I hope you have a program like photoshop or lightroom to process the raw images. That is the only way you can view tham as the .cr2 raw file is not actually a picture. Also do keep in mind that unless you plan on actually processing the image, there is no point in shooting in raw. Raw images are an option given to the shoot to give you wiggle room for stuff like tone adjustments.


----------



## milobloom242 (Dec 28, 2004)

uracowman said:


> I hope you have a program like photoshop or lightroom to process the raw images. That is the only way you can view tham as the .cr2 raw file is not actually a picture. Also do keep in mind that unless you plan on actually processing the image, there is no point in shooting in raw. Raw images are an option given to the shoot to give you wiggle room for stuff like tone adjustments.


+1 Recommend Photoshop Elements or equivalent as a minimum to process RAW files. Elements can process single files (apply automatic fixes or tweak it yourself) or entire folder of files (using globally applied automatic fixes for a range of things).


----------



## 77vetteguy (Jan 26, 2007)

yes i know all about it. the setting was just buried in all the options.


----------



## uracowman (Jun 30, 2009)

77vetteguy said:


> yes i know all about it. the setting was just buried in all the options.

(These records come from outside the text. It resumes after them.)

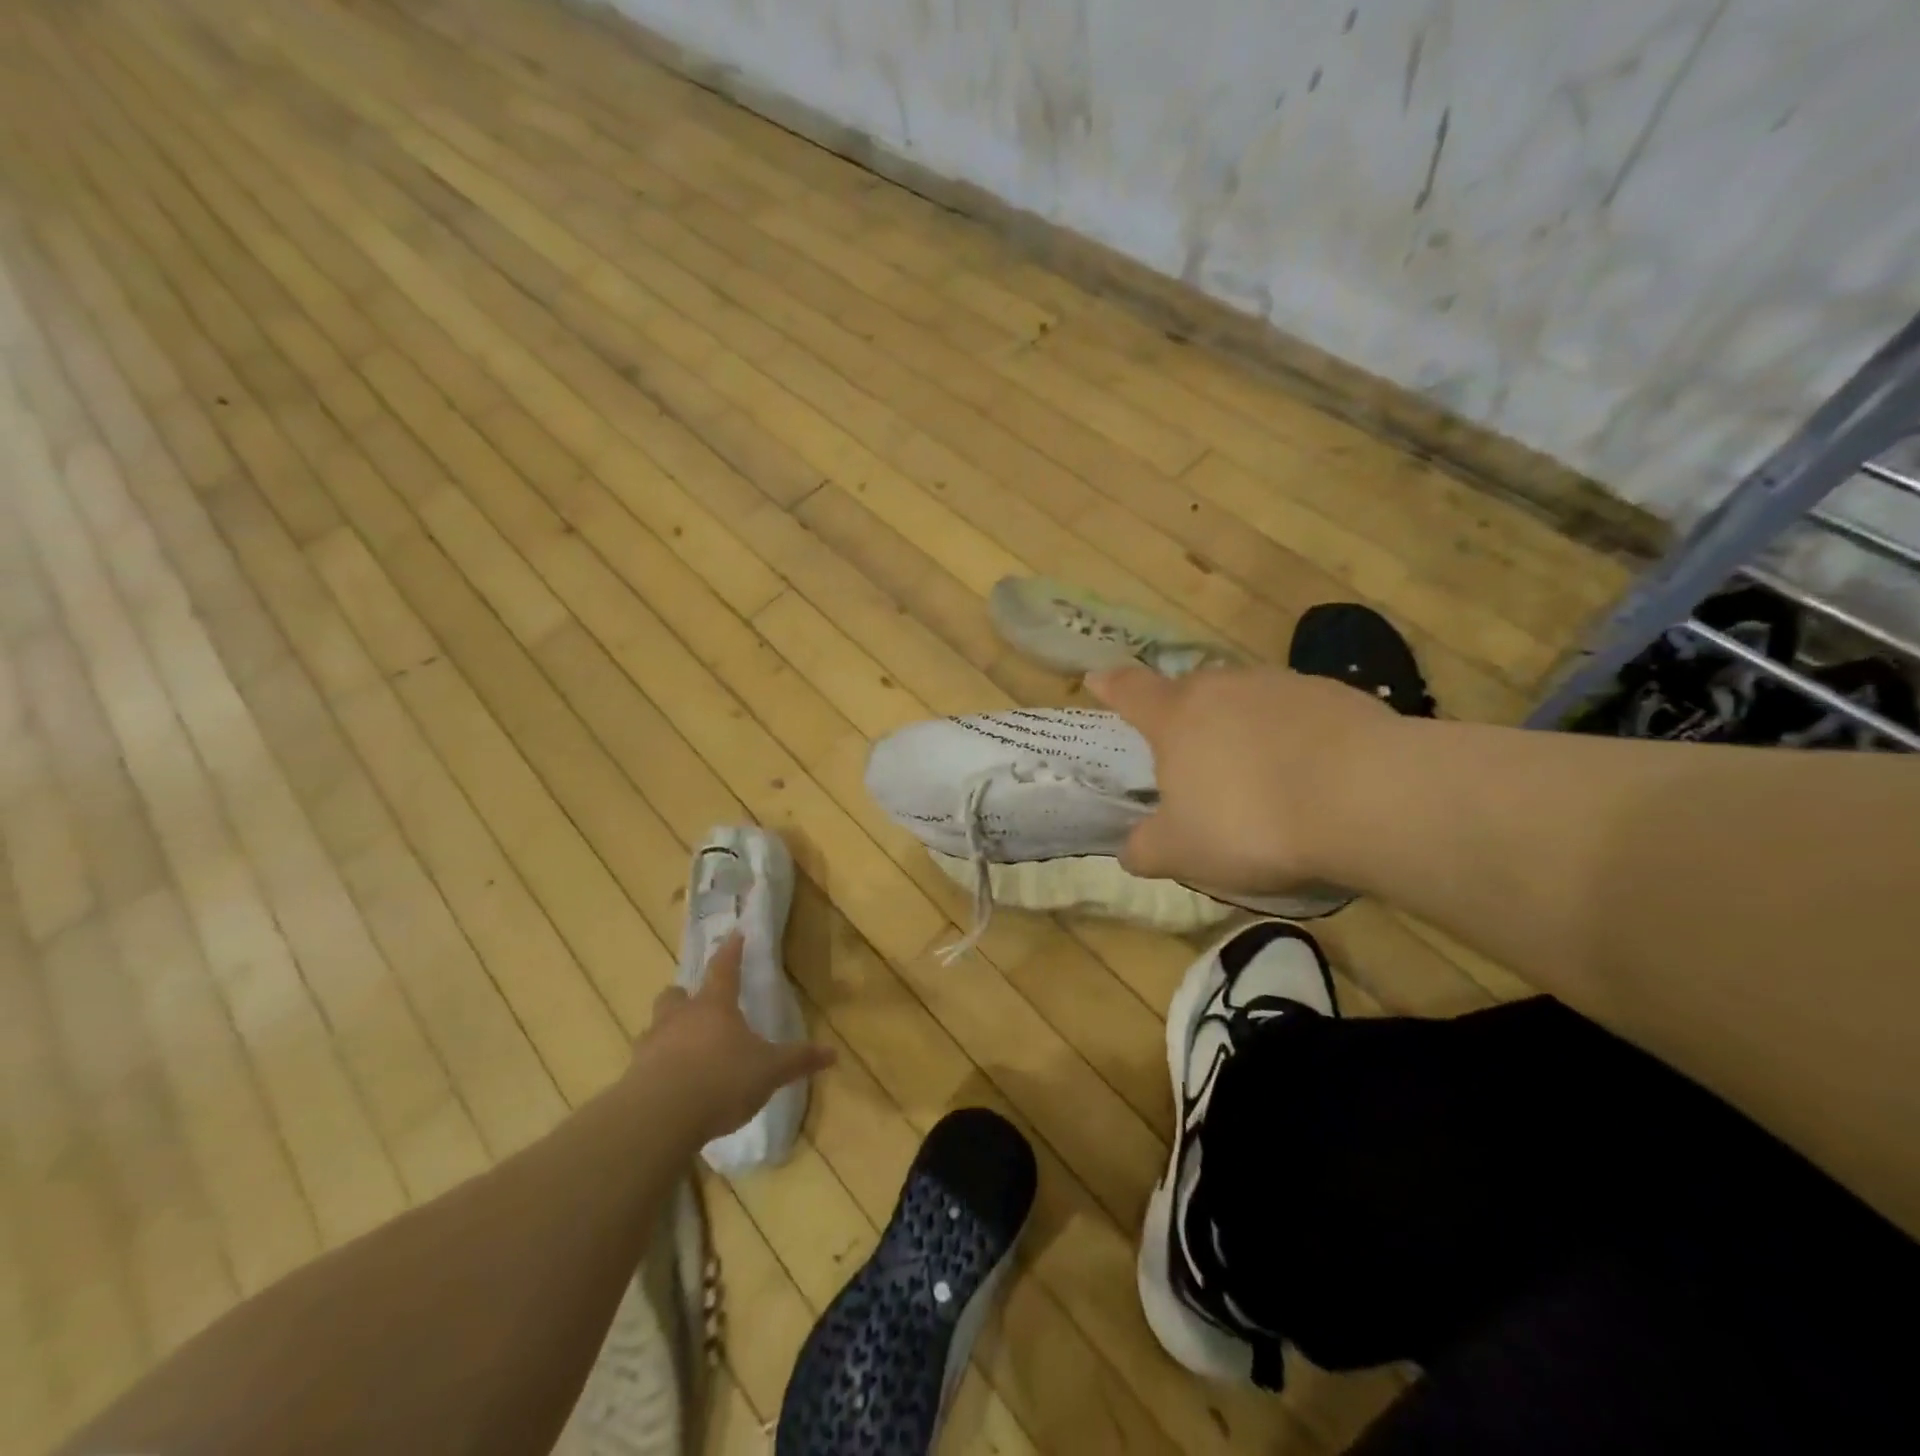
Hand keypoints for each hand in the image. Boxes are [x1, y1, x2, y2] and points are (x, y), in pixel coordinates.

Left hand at [638, 934, 834, 1143]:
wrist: (659, 1118)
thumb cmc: (721, 1080)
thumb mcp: (769, 1071)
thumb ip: (798, 1060)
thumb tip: (833, 1053)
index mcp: (714, 1006)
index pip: (724, 969)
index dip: (732, 951)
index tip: (735, 934)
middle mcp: (679, 1018)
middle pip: (676, 996)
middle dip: (685, 996)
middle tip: (696, 1005)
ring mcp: (651, 1046)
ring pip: (655, 1027)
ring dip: (667, 1033)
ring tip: (681, 1049)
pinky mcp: (632, 1078)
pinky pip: (645, 1064)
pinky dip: (656, 1069)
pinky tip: (669, 1087)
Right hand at [1088, 663, 1404, 895]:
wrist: (1366, 797)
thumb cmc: (1250, 821)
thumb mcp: (1183, 852)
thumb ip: (1146, 849)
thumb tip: (1130, 850)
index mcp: (1176, 717)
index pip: (1131, 691)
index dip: (1111, 686)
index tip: (1097, 678)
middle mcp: (1223, 687)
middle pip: (1191, 692)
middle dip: (1185, 715)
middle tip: (1192, 755)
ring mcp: (1281, 685)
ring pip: (1246, 700)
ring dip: (1242, 727)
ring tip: (1258, 774)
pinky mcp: (1335, 694)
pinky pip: (1297, 713)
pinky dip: (1292, 736)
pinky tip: (1310, 774)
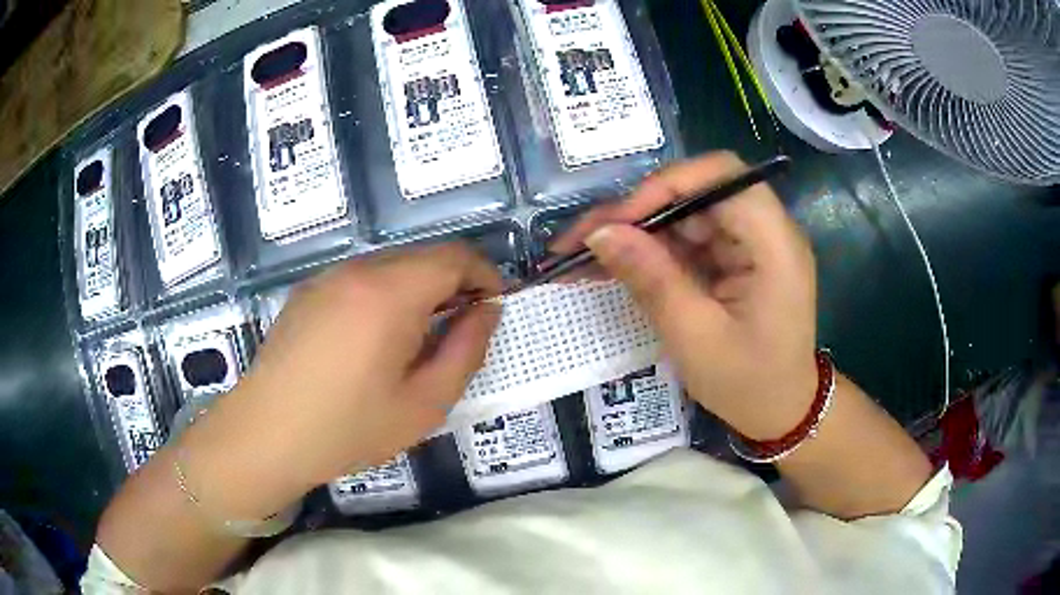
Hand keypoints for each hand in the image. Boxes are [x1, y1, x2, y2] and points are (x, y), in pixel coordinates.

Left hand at [180, 243, 501, 516]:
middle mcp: (358, 270)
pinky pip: (360, 280)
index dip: (484, 275)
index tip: (493, 308)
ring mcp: (327, 277)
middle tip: (458, 332)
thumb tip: (486, 311)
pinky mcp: (307, 292)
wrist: (266, 434)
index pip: (456, 256)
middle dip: (453, 285)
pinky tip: (371, 342)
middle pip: (423, 257)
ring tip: (415, 341)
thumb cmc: (348, 427)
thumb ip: (466, 351)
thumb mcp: (424, 403)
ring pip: (391, 267)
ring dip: (417, 291)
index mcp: (390, 292)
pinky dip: (384, 296)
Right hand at [552, 152, 817, 439]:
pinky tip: (615, 263)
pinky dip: (651, 249)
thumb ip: (651, 279)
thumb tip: (600, 233)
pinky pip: (688, 238)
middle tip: (584, 238)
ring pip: (685, 213)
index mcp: (775, 244)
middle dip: (638, 210)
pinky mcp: (735, 257)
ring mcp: (750, 242)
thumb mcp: (695, 338)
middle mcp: (766, 230)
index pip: (722, 177)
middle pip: (697, 191)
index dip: (667, 185)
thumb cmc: (747, 384)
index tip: (620, 221)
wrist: (780, 411)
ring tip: (585, 254)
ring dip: (637, 230)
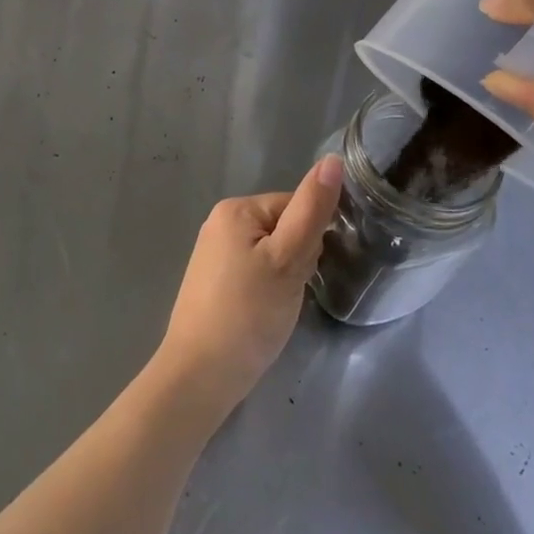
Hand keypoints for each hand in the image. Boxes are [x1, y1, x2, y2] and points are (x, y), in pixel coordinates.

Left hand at [154, 157, 343, 417]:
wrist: (201, 373)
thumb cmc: (249, 312)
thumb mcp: (289, 259)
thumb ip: (312, 209)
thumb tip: (332, 160)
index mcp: (236, 208)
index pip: (295, 206)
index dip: (311, 240)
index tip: (306, 271)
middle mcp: (220, 222)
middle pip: (283, 228)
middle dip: (298, 259)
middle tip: (290, 293)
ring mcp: (213, 253)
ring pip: (272, 254)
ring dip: (285, 277)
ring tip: (276, 307)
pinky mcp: (213, 282)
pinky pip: (254, 272)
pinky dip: (266, 290)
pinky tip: (263, 314)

that is not the point I was trying to make.

If you do not have the correct programming to edit raw images, then there is no point shooting in the format. Ontop of this, if you do not know how to edit images, then there is also no point in shooting raw. The raw shooting format is there for people to have flexibility in editing. Raw images come off the camera unsharp and desaturated so unless you know what type of look you want, there is no point in just shooting in raw just for the hell of it.


----------



## mathjak107 (Apr 1, 2006)

yep i agree, no point dealing with raw files if you dont know what to do with them or have suitable software


----------